Ontario’s recent decision to move to an open licensing model for its marijuana retailers is a positive move for pot equities, but not one that will send them back to the euphoric heights of six months ago, according to one leading cannabis analyst.
Nawan Butt, the associate portfolio manager for Purpose’s Marijuana Opportunities Fund, thinks that the move will remove the largest roadblock to the marijuana industry’s growth in Canada: retail availability in the largest province. At the same time, he thinks this is a move that markets saw coming and one that won’t fundamentally change the picture for Canadian pot equities. Those looking for bigger growth numbers should look offshore, especially in the US, where Butt sees momentum changing in a big way.
“The big problem with Canadian licensed producers (LPs) right now is that they have too much product and too little market,” Butt told WP.
“If you take a look at how much we are producing versus how much we are consuming, there's a major imbalance. This will help correct that imbalance although it's not as aggressive as some in the market might have expected to be still a very good positive move, and helping Canadians moved towards getting better access to legal cannabis.”

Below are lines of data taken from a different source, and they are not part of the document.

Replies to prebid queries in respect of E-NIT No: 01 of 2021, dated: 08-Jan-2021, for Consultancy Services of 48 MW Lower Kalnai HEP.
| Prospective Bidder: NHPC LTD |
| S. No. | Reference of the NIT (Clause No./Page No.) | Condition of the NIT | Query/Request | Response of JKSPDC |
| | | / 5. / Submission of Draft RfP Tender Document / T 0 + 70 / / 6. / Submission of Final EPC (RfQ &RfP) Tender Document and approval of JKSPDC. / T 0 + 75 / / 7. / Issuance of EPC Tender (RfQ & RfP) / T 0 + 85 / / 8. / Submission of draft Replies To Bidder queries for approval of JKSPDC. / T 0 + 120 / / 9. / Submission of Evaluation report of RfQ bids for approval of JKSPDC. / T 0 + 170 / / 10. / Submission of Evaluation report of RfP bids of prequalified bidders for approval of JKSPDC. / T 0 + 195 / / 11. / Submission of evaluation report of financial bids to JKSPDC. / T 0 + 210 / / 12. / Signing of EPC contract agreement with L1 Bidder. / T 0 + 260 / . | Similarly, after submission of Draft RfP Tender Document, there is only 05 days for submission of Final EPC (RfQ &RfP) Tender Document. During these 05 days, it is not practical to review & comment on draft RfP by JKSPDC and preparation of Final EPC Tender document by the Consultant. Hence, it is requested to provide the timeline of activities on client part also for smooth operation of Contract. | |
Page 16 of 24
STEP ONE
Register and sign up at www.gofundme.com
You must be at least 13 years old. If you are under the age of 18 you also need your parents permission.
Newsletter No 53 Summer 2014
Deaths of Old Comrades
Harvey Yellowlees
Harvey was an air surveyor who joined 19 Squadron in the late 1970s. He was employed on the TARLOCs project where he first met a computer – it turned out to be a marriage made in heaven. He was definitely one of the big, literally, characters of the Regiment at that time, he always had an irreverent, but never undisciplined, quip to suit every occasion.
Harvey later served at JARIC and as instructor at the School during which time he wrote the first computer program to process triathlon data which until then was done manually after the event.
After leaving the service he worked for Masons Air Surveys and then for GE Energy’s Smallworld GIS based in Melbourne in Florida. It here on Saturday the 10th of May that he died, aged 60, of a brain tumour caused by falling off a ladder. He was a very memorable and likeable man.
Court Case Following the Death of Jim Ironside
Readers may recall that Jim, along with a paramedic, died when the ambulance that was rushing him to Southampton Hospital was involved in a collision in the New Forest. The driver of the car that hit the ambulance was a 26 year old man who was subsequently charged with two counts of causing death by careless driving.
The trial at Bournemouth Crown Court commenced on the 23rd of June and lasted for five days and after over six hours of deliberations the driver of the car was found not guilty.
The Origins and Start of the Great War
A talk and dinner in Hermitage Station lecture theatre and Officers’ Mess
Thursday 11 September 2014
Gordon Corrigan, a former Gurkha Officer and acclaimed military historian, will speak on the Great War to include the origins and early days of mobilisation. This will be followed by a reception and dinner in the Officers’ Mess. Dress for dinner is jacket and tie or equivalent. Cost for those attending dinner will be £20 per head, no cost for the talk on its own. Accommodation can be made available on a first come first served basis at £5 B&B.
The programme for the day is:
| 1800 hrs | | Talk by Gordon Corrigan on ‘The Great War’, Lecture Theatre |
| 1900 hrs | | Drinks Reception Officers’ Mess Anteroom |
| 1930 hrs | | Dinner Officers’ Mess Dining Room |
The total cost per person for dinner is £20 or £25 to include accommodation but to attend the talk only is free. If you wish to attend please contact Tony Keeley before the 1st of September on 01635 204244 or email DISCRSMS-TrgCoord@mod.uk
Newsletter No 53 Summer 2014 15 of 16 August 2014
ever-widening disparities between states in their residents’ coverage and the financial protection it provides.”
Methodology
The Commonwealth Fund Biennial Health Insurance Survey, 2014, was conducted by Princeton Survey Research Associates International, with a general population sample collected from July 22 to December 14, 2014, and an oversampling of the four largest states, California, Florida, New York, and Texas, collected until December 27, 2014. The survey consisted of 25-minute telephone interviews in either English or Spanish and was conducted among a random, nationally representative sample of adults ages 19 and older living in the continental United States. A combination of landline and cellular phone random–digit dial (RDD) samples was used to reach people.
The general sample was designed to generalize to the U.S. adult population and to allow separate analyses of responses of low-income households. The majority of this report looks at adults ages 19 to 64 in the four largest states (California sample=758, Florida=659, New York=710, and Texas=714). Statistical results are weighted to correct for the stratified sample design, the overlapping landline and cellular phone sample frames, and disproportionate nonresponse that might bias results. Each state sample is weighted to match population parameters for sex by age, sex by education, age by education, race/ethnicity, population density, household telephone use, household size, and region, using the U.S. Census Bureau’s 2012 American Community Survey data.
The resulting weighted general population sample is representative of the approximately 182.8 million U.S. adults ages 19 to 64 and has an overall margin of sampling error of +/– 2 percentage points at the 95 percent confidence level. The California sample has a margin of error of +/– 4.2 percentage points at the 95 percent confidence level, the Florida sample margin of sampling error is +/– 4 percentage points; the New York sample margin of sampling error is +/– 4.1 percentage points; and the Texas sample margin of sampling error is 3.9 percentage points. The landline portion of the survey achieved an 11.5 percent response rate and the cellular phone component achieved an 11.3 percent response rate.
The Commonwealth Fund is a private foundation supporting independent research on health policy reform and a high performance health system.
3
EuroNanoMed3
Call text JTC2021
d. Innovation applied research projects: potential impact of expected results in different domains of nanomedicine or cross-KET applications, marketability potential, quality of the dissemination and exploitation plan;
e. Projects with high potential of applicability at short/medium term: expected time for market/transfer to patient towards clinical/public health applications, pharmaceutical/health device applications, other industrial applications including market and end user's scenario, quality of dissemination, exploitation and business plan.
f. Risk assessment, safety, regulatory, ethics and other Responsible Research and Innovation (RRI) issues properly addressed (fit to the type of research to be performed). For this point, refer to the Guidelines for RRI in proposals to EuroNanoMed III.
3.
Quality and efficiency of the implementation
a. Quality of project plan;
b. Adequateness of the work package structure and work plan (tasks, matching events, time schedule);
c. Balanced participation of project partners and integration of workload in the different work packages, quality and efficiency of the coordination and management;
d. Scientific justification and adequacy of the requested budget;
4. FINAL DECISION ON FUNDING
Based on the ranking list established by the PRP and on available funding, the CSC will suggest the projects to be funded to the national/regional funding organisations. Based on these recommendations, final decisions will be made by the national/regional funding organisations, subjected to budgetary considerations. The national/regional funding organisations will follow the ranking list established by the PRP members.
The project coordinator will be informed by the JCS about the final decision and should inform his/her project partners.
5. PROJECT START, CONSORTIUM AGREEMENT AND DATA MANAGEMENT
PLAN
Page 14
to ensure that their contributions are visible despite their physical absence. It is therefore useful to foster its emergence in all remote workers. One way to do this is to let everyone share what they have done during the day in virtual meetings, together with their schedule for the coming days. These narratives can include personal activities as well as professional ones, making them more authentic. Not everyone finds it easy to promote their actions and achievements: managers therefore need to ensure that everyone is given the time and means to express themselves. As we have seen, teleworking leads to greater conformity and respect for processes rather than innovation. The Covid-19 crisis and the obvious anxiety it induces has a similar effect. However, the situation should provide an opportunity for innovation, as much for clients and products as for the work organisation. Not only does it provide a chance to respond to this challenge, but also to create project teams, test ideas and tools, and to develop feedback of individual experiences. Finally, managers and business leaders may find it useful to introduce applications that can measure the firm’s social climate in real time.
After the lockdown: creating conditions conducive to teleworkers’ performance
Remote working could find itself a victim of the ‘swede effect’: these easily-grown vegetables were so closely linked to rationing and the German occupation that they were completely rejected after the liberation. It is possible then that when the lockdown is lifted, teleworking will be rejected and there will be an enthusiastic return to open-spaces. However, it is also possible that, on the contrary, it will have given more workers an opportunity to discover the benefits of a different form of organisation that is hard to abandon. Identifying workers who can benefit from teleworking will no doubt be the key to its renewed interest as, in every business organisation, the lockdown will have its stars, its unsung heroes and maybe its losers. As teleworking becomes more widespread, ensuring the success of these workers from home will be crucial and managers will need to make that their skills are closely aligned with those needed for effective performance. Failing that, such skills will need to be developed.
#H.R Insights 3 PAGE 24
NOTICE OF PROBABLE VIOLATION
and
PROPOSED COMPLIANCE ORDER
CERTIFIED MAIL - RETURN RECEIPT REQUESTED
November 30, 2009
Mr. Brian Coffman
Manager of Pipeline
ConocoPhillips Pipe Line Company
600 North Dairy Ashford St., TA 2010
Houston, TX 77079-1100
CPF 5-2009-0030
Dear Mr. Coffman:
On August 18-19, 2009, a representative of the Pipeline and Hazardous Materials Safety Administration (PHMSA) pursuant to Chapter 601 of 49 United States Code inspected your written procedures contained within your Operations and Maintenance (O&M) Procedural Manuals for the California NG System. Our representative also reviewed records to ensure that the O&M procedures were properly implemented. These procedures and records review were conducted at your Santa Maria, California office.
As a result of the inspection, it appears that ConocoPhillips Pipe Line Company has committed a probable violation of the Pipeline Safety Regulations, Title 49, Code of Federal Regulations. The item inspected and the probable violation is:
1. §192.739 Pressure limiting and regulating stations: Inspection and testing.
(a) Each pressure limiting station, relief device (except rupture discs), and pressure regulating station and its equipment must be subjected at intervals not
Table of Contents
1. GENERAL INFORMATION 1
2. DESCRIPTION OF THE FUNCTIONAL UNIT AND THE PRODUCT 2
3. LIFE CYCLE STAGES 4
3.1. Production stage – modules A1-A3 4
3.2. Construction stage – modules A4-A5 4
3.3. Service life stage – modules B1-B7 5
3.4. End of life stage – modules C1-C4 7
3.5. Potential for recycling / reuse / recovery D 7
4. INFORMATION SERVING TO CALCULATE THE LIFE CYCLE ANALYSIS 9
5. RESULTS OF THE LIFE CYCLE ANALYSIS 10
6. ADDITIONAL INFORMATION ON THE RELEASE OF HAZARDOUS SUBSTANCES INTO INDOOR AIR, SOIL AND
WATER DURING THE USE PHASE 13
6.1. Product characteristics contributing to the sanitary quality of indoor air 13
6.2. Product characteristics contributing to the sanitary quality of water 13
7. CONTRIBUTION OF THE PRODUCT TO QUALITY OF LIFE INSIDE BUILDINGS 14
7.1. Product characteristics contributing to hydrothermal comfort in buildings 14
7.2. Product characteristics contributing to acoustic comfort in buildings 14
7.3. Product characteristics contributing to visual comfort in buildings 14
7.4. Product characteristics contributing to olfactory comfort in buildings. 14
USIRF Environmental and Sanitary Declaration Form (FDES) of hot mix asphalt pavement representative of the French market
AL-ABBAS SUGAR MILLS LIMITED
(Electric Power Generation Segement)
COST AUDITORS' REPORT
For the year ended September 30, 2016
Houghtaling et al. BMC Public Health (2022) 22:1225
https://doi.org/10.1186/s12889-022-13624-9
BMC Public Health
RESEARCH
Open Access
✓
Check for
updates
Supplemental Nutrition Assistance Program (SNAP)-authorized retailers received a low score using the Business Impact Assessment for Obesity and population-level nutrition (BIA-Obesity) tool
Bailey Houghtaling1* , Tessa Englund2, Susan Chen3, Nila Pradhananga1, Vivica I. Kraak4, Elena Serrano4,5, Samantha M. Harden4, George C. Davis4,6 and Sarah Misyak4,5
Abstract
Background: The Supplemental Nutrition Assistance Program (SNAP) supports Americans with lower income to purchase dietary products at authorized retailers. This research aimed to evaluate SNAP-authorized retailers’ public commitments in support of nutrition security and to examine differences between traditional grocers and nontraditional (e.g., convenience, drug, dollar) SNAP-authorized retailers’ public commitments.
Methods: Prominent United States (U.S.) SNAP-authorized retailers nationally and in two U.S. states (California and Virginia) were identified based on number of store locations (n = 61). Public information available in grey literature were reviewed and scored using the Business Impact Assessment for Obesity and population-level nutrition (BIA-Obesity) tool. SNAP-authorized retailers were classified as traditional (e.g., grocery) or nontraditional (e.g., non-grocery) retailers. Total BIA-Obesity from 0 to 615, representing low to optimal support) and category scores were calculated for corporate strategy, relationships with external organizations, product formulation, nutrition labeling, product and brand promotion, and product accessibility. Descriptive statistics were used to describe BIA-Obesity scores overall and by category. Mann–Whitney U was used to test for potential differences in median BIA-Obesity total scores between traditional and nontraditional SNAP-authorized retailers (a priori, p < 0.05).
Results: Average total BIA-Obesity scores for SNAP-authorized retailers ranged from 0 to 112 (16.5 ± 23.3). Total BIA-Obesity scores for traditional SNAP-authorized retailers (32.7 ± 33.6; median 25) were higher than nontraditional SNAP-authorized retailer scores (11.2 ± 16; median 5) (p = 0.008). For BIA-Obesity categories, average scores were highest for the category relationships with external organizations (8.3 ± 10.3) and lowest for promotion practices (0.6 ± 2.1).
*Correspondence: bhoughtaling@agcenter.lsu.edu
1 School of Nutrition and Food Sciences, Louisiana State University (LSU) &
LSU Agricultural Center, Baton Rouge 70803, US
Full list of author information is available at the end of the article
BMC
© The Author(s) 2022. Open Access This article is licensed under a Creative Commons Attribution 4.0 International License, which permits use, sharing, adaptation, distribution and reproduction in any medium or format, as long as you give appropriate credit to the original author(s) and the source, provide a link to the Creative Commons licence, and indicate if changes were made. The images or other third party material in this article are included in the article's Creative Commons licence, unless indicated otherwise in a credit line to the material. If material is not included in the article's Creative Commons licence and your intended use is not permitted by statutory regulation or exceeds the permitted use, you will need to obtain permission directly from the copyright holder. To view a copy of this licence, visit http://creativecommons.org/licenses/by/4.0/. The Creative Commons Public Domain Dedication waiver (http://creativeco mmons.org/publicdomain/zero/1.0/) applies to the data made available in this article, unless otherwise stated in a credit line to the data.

Butt cites a recent StatsCan paper that showed Ontario to be the worst-serviced province by legal cannabis channels. Ontario’s old, limited, system where licences were given out by lottery was widely criticized. Butt thinks Ontario became a “whipping boy” for markets disappointed with the production-consumption imbalance in the province.
Under the new system, the Alcohol and Gaming Commission of Ontario (AGCO) will award roughly 20 new licences per month, with no cap on the total number in the province. They’ll be given out on a first-come, first-served basis, akin to Alberta’s system
“I think it's a marginal improvement,” Butt said. “I don't think it's a structural shift that would absolutely change everything.”
Butt is looking south instead of focusing on news from Ontario. Purpose’s Marijuana Opportunities Fund is betting on US marijuana equities based on new recreational cannabis programs rolling out in Illinois and Michigan, as well as potential legalization by ballot issue in Florida, New Jersey, and Pennsylvania. He thinks that US companies are still trading at a discount to Canadian LPs because of continued federal illegality and lack of access to capital markets.
“We've been taking a look at growth in Canada being limited by Ontario,” Butt said. “Now that that is over. Where does the next chapter of growth come from? It’s very important to start taking a look internationally, especially at those geographies where momentum is rapidly changing. We think the US is really the next avenue of growth.”